* Work task: Every line below needs to be transcribed without alteration, and no image may be carried over.

* Data supplied:

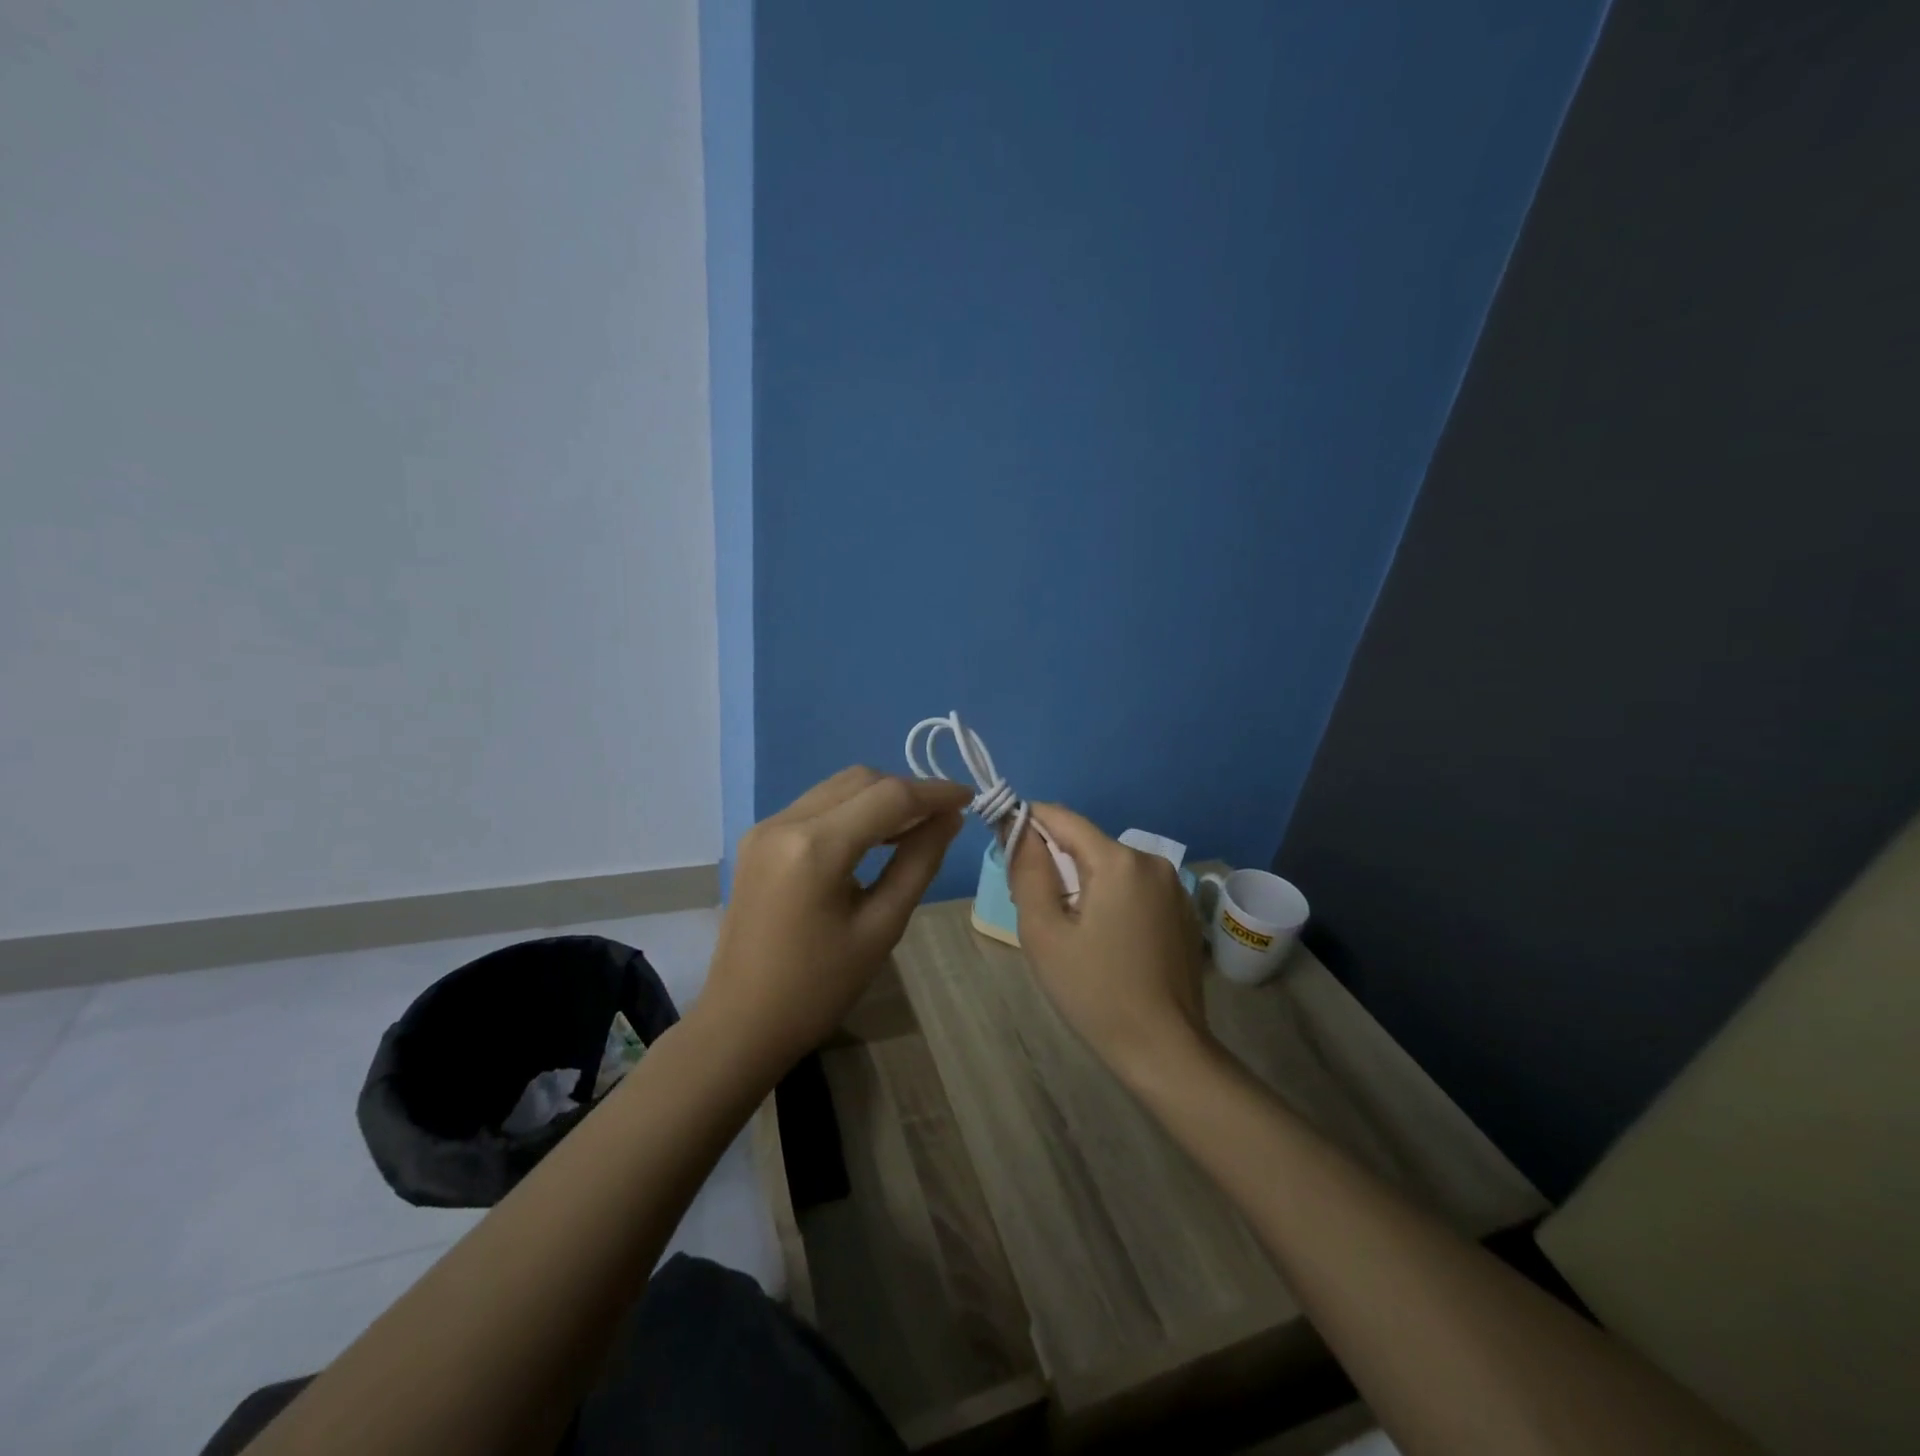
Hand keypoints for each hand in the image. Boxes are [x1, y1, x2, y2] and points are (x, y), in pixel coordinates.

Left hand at [699, 766, 972, 1071]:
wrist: (741, 1023)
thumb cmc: (818, 988)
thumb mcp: (882, 927)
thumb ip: (919, 862)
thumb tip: (950, 818)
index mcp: (814, 848)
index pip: (889, 797)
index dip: (935, 793)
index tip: (970, 797)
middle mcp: (785, 822)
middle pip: (860, 780)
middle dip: (907, 790)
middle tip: (943, 818)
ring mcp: (765, 827)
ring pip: (838, 787)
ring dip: (879, 797)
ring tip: (915, 827)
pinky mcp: (758, 838)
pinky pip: (816, 805)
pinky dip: (852, 810)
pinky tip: (873, 836)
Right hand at [1007, 804, 1212, 1078]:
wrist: (1164, 1049)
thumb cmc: (1095, 991)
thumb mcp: (1044, 932)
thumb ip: (1028, 871)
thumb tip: (1018, 828)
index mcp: (1118, 860)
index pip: (1062, 818)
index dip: (1028, 822)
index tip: (1004, 845)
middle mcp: (1151, 861)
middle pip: (1087, 844)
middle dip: (1055, 863)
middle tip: (1034, 909)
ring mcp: (1173, 887)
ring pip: (1110, 867)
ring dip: (1083, 883)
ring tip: (1068, 931)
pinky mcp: (1182, 911)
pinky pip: (1133, 888)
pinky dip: (1110, 899)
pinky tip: (1105, 942)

* Reply:
Hand keypoints for each hand in the image. Boxes are [x1, y1, x2, y2] and points are (x, y), in pixel coordinates.

Left hand at [699, 766, 972, 1071]:
wrist: (741, 1023)
thumb cmc: (818, 988)
thumb mcp: (882, 927)
thumb ip: (919, 862)
thumb tip: (950, 818)
index mcp: (814, 848)
index pip: (889, 797)
index dip: (935, 793)
index tip: (970, 797)
middle mcp: (785, 822)
middle pip: (860, 780)
middle dip: (907, 790)
middle tip: (943, 818)
ring mcp: (765, 827)
ring pip: (838, 787)
ring dip: (879, 797)
ring tip: (915, 827)
pinky mcp: (758, 838)
pinky pip: (816, 805)
pinky dip: (852, 810)
pinky tip: (873, 836)
Right hand at [1007, 804, 1212, 1078]:
wrist: (1164, 1049)
thumb cmc: (1095, 991)
thumb mcp: (1044, 932)
thumb ip: (1028, 871)
thumb tip: (1018, 828)
index mcp: (1118, 860)
index pip: (1062, 818)
index dip: (1028, 822)
index tip: (1004, 845)
middle mcp: (1151, 861)
middle pip: (1087, 844)
middle dip: (1055, 863)
middle tip: (1034, 909)
ring mcp: (1173, 887)
ring pip: (1110, 867)
ring dip: (1083, 883)
ring tip: (1068, 931)
pinky mcp: (1182, 911)
pinky pip: (1133, 888)
pinky dip: (1110, 899)
pinky tip: (1105, 942)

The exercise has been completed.